German minister explains Nord Stream 2 regrets
The Nord Stream 2 natural gas pipeline project may be scrapped before it even goes online and should have not been built in the first place, Federal Economics Minister Robert Habeck told the Tagesthemen TV program on Tuesday.
Habeck was commenting on Berlin’s move to punish Russia for the recognition of the two breakaway Donbass republics as sovereign states. Nord Stream 2 had been in the crosshairs of both Kiev and Washington long before the ongoing escalation of tensions over Ukraine, and, on Tuesday, Germany suspended its certification. Consecutive US administrations have sought to put a stop to the project, claiming it to be political rather than economic in nature.
The minister, a member of the fossils-skeptic pro-NATO Green Party, argued that the latest events had proven the US assertion to be correct. He said the EU’s response to the situation should be coordinated with that of the US.
It is “of central importance that Europe and the USA proceed as one,” Habeck said, adding that neither side should “undercut sanctions” against Russia.

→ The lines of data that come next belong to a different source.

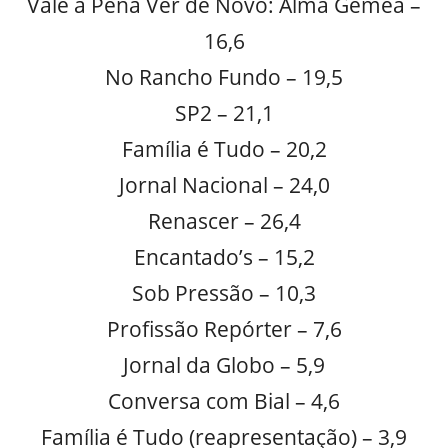
Vale a Pena Ver de Novo: Alma Gêmea –
16,6
No Rancho Fundo – 19,5
SP2 – 21,1
Família é Tudo – 20,2
Jornal Nacional – 24,0
Renascer – 26,4
Encantado’s – 15,2
Sob Pressão – 10,3
Profissão Repórter – 7,6
Jornal da Globo – 5,9
Conversa com Bial – 4,6
Família é Tudo (reapresentação) – 3,9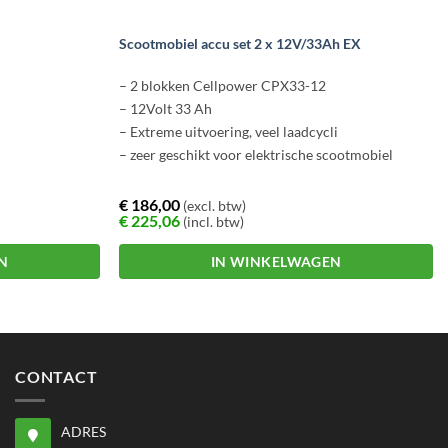
Scootmobiel accu set 2 x 12V/33Ah EX
– 2 blokken Cellpower CPX33-12
– 12Volt 33 Ah
– Extreme uitvoering, veel laadcycli
– zeer geschikt voor elektrische scootmobiel
€
186,00
(excl. btw)
€
225,06
(incl. btw)
N
IN WINKELWAGEN
CONTACT
ADRES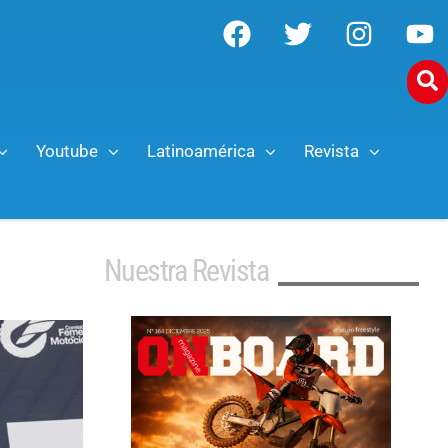
Youtube
Latinoamérica
Revista
Nuestra Revista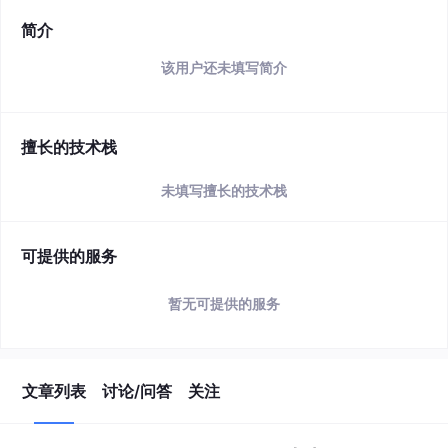
简介
该用户还未填写简介
擅长的技术栈
未填写擅长的技术栈
可提供的服务
暂无可提供的服务
文章列表
讨论/问答
关注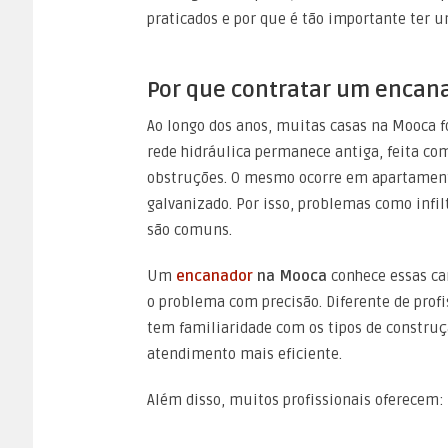
praticados e por que é tão importante ter u
Por que contratar um encan
Ao longo dos anos, muitas casas na Mooca f
rede hidráulica permanece antiga, feita co
obstruções. O mesmo ocorre em apartament
galvanizado. Por isso, problemas como infi
são comuns.
Um
encanador
na Mooca
conhece essas car
o problema com precisão. Diferente de profi
tem familiaridade com os tipos de construçã
atendimento mais eficiente.
Além disso, muitos profissionais oferecem: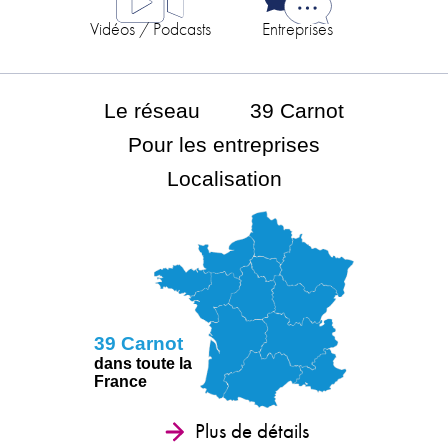
Vidéos / Podcasts
Entreprises
Le réseau
39 Carnot
Pour les entreprises
Localisation
39 Carnot
dans toute la
France
Plus de détails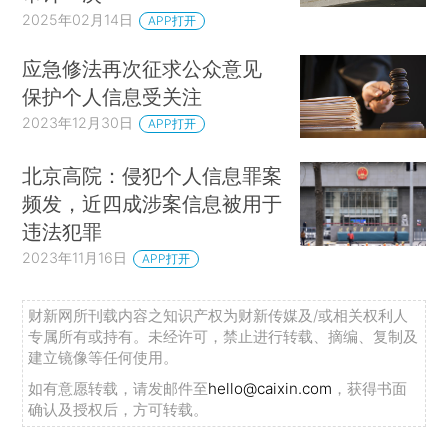
2025年02月14日
APP打开
应急修法再次征求公众意见
保护个人信息受关注
2023年12月30日
APP打开
北京高院：侵犯个人信息罪案
频发，近四成涉案信息被用于
违法犯罪
2023年11月16日
APP打开
财新网所刊载内容之知识产权为财新传媒及/或相关权利人
专属所有或持有。未经许可，禁止进行转载、摘编、复制及
建立镜像等任何使用。
如有意愿转载，请发邮件至
hello@caixin.com
，获得书面
确认及授权后，方可转载。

The underwater pipeline should not have been built in the first place, he opined. He described it as a “cluster of risk under the Baltic Sea” that stands in the way of Germany’s drive to diversify its energy sources.
Nord Stream 2 boosted Russia’s capacity to deliver natural gas direct to Germany, circumventing the land routes that pass through countries such as Ukraine. Kiev, which receives billions of dollars annually in transit fees, claimed that Russia and Germany were undermining its national security with the new route.
The US, which has become a major producer of liquefied natural gas thanks to its use of fracking technology, is seeking to secure a greater share of the Western European market for its product. Its economic interest is mixed with geopolitical goals. Mark W. Menezes, a Trump administration energy official, famously called the US fuel “molecules of freedom” as he pressured Germany to scrap the Russian pipeline in 2019.
Critics say Washington is using political coercion to sell its otherwise more expensive gas to Berlin. Commenting on Germany’s suspension of Nord Stream 2, Dmitry Medvedev, the chair of Russia’s National Security Council, predicted that Europeans would soon see their gas prices double.